Alignment Check Can Confirm If There Is a Control Arm Mix-Up

Dear Car Talk

Dear Car Talk | May 11, 2017

Dear Car Talk:

I recently replaced the inner and outer tie rod ends, ball joints, axles, CV joints, front tension strut bushings, and control arms (with bushings and ball joints) on both sides of my 1993 Ford Taurus GL. I also did a rough alignment afterward. The shock/strut assemblies were done earlier this year. I've since had the nagging feeling that I may have mixed up the left and right control arms before I installed them. I don't think they're interchangeable, because they have different part numbers (K8425 and K8427). How can I figure out now whether I switched them by mistake? -- Laura

This reminds me of the old adage about the criminal always returning to the scene of the crime, Laura. Like said criminal, I'd advise you not to go back there.

Actually, if you're lucky, there's still a decal on one or both of the control arms. Or maybe there's a part number stamped into the metal. You might be able to get under there and find a part number and confirm it that way.

But it's not easy to put them in on the wrong sides, Laura. I suppose if you really force it, you might be able to do it, but then the car would be almost impossible to drive. So if the car is driving more or less normally (or whatever counts as normal on a 1993 Taurus), you probably got it right.

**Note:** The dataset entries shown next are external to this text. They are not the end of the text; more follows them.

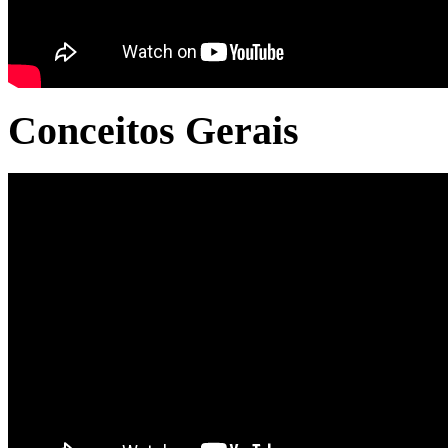
Conceitos Gerais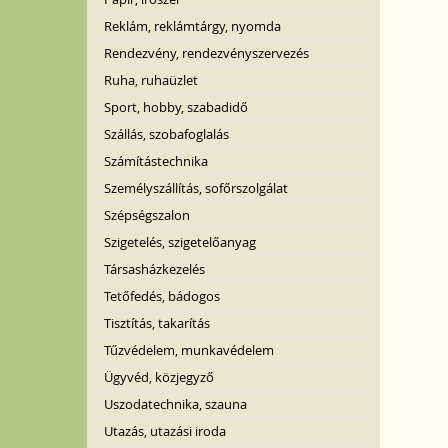
Reklám, reklámtárgy, nyomda
Rendezvény, rendezvényszervezés
Ruha, ruhaüzlet
Sport, hobby, szabadidő
Szállás, szobafoglalás
Számítástechnika
Személyszállítás, sofőrszolgálat
Szépségszalon
Szigetelés, szigetelőanyag
Társasházkezelés
Tetőfedés, bádogos
Tisztítás, takarítás
Tűzvédelem, munkavédelem
Ügyvéd, közjegyző
Uszodatechnika, szauna
Utazás, utazási iroda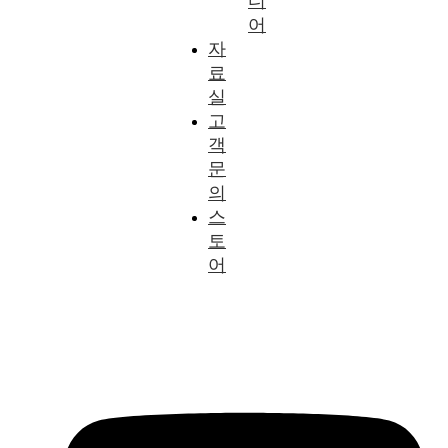
디
어
자
료
실
고
객
문
의
스
토
어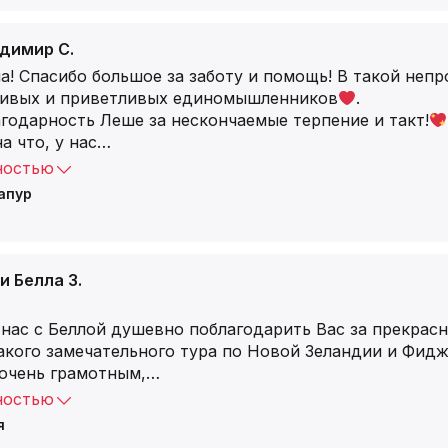
адимир С.
а! Спасибо большое за заботу и помощь! В такой непр
ливых и приветливых единомышленников
.
годарность Леше за нескончаемые терпение и такт!
а что, у нас
…
ностью
апур
и Белла З.
 нас с Беллой душевно поблагодарить Вас за прекрас
акого замечательного тура по Новой Зеландии и Фиджи
 очень грамотным,
…
ностью
я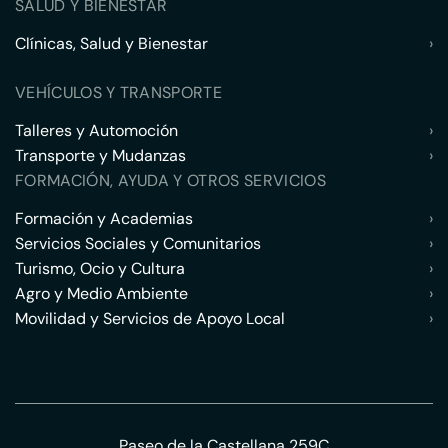
SALUD Y BIENESTAR
Clínicas, Salud y Bienestar
›
VEHÍCULOS Y TRANSPORTE
Talleres y Automoción
›
Transporte y Mudanzas
›
FORMACIÓN, AYUDA Y OTROS SERVICIOS
Formación y Academias
›
Servicios Sociales y Comunitarios
›
Turismo, Ocio y Cultura
›
Agro y Medio Ambiente
›
Movilidad y Servicios de Apoyo Local
›
Paseo de la Castellana 259C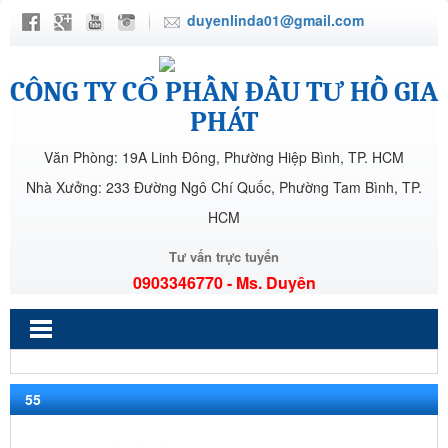
duyenlinda01@gmail.com
CÔNG TY CỔ PHẦN ĐẦU TƯ HỒ GIA
PHÁT
Văn Phòng: 19A Linh Đông, Phường Hiệp Bình, TP. HCM
Nhà Xưởng: 233 Đường Ngô Chí Quốc, Phường Tam Bình, TP.
HCM
Tư vấn trực tuyến
0903346770 - Ms. Duyên
55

If you want to be sure, take the car to an alignment shop. You definitely need an alignment anyway. A rough alignment -- where you look at the wheels and say, "Hmm, they're both pointing more or less in the same direction" -- isn't worth squat.

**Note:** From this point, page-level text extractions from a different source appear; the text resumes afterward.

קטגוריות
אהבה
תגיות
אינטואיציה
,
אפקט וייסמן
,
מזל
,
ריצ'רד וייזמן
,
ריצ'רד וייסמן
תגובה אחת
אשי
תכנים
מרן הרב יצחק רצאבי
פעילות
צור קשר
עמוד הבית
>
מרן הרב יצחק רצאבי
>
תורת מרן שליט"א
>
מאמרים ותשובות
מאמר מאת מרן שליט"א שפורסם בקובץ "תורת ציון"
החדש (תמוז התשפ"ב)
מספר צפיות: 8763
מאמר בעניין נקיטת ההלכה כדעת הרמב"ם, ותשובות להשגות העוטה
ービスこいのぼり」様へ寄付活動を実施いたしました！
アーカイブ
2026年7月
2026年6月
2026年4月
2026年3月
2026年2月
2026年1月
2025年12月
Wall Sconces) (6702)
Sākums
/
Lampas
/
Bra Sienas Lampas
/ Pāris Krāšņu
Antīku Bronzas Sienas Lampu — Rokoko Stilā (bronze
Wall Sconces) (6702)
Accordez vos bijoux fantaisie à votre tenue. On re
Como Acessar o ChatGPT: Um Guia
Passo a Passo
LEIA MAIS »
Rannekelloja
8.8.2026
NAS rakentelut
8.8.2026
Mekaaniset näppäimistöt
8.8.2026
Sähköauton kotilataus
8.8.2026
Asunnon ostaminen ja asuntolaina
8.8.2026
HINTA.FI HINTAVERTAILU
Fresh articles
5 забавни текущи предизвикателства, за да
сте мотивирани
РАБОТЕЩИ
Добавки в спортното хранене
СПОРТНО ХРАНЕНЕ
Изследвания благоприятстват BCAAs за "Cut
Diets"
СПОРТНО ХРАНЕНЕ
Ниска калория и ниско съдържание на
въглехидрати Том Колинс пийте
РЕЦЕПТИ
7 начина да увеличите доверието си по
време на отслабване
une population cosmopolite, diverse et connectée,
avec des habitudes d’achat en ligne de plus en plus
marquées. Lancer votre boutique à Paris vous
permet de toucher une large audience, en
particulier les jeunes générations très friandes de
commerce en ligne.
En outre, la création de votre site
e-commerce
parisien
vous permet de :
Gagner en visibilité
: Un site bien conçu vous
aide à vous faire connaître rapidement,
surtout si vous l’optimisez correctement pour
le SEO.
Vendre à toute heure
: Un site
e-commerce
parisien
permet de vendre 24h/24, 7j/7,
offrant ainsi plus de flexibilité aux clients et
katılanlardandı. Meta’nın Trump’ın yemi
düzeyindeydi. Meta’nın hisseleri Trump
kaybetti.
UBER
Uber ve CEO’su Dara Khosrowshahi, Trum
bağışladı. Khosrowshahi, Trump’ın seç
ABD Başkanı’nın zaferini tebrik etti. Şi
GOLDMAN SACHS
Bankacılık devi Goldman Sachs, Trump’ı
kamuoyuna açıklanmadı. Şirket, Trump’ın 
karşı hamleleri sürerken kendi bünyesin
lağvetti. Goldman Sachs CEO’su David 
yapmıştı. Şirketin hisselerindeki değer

If the alignment shop is able to align the car, then you can rest easy, because there's no way they'll be able to align it if the control arms are on the wrong sides.

The only downside, I guess, is that you may expose yourself to potential ridicule. If you did somehow reverse everything, the guys at the shop may laugh at you. But at that point, you can either confess and take your lumps, or you can tell them you had it done at my shop, mumble something about "those morons," and throw us under the bus. Good luck, Laura.